### [REQUIRED WORK]
The entries are to be output once more, word for word.

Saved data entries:
BEGIN
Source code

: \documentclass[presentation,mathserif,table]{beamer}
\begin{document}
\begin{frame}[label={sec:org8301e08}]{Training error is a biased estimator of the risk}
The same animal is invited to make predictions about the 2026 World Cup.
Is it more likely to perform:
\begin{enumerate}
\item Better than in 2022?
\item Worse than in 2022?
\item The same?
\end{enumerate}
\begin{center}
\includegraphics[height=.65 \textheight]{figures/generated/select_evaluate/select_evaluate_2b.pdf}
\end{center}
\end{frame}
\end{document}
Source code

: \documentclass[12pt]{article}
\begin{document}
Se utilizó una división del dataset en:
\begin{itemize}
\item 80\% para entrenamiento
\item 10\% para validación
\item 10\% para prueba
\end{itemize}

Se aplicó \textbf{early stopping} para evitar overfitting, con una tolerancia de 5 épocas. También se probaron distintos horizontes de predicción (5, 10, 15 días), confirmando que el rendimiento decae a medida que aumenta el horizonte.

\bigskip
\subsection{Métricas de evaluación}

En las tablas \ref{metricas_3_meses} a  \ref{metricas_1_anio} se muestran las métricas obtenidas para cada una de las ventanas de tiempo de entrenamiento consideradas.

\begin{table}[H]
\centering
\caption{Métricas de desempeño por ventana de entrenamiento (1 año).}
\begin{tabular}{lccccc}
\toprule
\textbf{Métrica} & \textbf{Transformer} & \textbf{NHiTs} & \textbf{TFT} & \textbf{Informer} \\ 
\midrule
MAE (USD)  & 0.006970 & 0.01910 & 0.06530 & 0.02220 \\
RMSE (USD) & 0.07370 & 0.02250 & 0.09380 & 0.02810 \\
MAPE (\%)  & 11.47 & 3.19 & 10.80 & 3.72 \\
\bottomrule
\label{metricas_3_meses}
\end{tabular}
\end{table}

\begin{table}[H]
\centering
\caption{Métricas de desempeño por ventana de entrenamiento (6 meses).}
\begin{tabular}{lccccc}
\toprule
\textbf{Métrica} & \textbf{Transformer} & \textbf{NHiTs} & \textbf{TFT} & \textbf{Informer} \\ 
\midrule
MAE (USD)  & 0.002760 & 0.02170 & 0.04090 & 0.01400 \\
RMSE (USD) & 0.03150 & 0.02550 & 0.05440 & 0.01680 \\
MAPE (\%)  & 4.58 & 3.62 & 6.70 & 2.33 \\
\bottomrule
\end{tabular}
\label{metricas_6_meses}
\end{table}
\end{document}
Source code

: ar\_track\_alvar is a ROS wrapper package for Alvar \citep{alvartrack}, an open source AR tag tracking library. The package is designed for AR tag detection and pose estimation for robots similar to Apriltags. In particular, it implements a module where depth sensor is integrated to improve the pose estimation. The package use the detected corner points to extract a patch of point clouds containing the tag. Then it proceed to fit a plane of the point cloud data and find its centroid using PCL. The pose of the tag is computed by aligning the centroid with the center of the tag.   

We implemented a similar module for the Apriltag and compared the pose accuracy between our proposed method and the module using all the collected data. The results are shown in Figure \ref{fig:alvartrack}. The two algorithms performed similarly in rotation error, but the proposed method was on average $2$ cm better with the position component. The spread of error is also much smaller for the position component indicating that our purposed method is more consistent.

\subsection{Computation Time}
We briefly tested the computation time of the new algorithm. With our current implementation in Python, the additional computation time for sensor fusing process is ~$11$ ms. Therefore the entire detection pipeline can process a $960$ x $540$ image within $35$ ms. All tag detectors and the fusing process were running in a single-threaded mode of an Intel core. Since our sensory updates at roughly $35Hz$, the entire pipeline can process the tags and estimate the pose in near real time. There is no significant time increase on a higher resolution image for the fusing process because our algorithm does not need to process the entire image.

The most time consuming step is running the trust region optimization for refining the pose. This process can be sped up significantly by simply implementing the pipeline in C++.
END
### [SOLUTION TO THIS TASK]
Source code

: \documentclass[presentation,mathserif,table]{beamer}
\begin{document}
\begin{frame}[label={sec:org8301e08}]{Training error is a biased estimator of the risk}
The same animal is invited to make predictions about the 2026 World Cup.
Is it more likely to perform:
\begin{enumerate}
\item Better than in 2022?
\item Worse than in 2022?
\item The same?
\end{enumerate}
\begin{center}
\includegraphics[height=.65 \textheight]{figures/generated/select_evaluate/select_evaluate_2b.pdf}
\end{center}
\end{frame}
\end{document}
Source code

: \documentclass[12pt]{article}
\begin{document}
Se utilizó una división del dataset en:
\begin{itemize}
\item 80\% para entrenamiento
\item 10\% para validación
\item 10\% para prueba
\end{itemize}

Se aplicó \textbf{early stopping} para evitar overfitting, con una tolerancia de 5 épocas. También se probaron distintos horizontes de predicción (5, 10, 15 días), confirmando que el rendimiento decae a medida que aumenta el horizonte.

\bigskip
\subsection{Métricas de evaluación}

En las tablas \ref{metricas_3_meses} a  \ref{metricas_1_anio} se muestran las métricas obtenidas para cada una de las ventanas de tiempo de entrenamiento consideradas.

\begin{table}[H]
\centering
\caption{Métricas de desempeño por ventana de entrenamiento (1 año).}
\begin{tabular}{lccccc}
\toprule
\textbf{Métrica} & \textbf{Transformer} & \textbf{NHiTs} & \textbf{TFT} & \textbf{Informer} \\ 
\midrule
MAE (USD)  & 0.006970 & 0.01910 & 0.06530 & 0.02220 \\
RMSE (USD) & 0.07370 & 0.02250 & 0.09380 & 0.02810 \\
MAPE (\%)  & 11.47 & 3.19 & 10.80 & 3.72 \\
\bottomrule
\label{metricas_3_meses}
\end{tabular}
\end{table}

\begin{table}[H]
\centering
\caption{Métricas de desempeño por ventana de entrenamiento (6 meses).}
\begin{tabular}{lccccc}
\toprule
\textbf{Métrica} & \textbf{Transformer} & \textbf{NHiTs} & \textbf{TFT} & \textbf{Informer} \\ 
\midrule
MAE (USD)  & 0.002760 & 0.02170 & 0.04090 & 0.01400 \\
RMSE (USD) & 0.03150 & 0.02550 & 0.05440 & 0.01680 \\
MAPE (\%)  & 4.58 & 3.62 & 6.70 & 2.33 \\
\bottomrule
\end{tabular}
\label{metricas_6_meses}
\end{table}
\end{document}
Source code

: ar\_track\_alvar is a ROS wrapper package for Alvar \citep{alvartrack}, an open source AR tag tracking library. The package is designed for AR tag detection and pose estimation for robots similar to Apriltags. In particular, it implements a module where depth sensor is integrated to improve the pose estimation. The package use the detected corner points to extract a patch of point clouds containing the tag. Then it proceed to fit a plane of the point cloud data and find its centroid using PCL. The pose of the tag is computed by aligning the centroid with the center of the tag.   

We implemented a similar module for the Apriltag and compared the pose accuracy between our proposed method and the module using all the collected data. The results are shown in Figure \ref{fig:alvartrack}. The two algorithms performed similarly in rotation error, but the proposed method was on average $2$ cm better with the position component. The spread of error is also much smaller for the position component indicating that our purposed method is more consistent.

\subsection{Computation Time}
We briefly tested the computation time of the new algorithm. With our current implementation in Python, the additional computation time for sensor fusing process is ~$11$ ms. Therefore the entire detection pipeline can process a $960$ x $540$ image within $35$ ms. All tag detectors and the fusing process were running in a single-threaded mode of an Intel core. Since our sensory updates at roughly $35Hz$, the entire pipeline can process the tags and estimate the pose in near real time. There is no significant time increase on a higher resolution image for the fusing process because our algorithm does not need to process the entire image.

The most time consuming step is running the trust region optimization for refining the pose. This process can be sped up significantly by simply implementing the pipeline in C++.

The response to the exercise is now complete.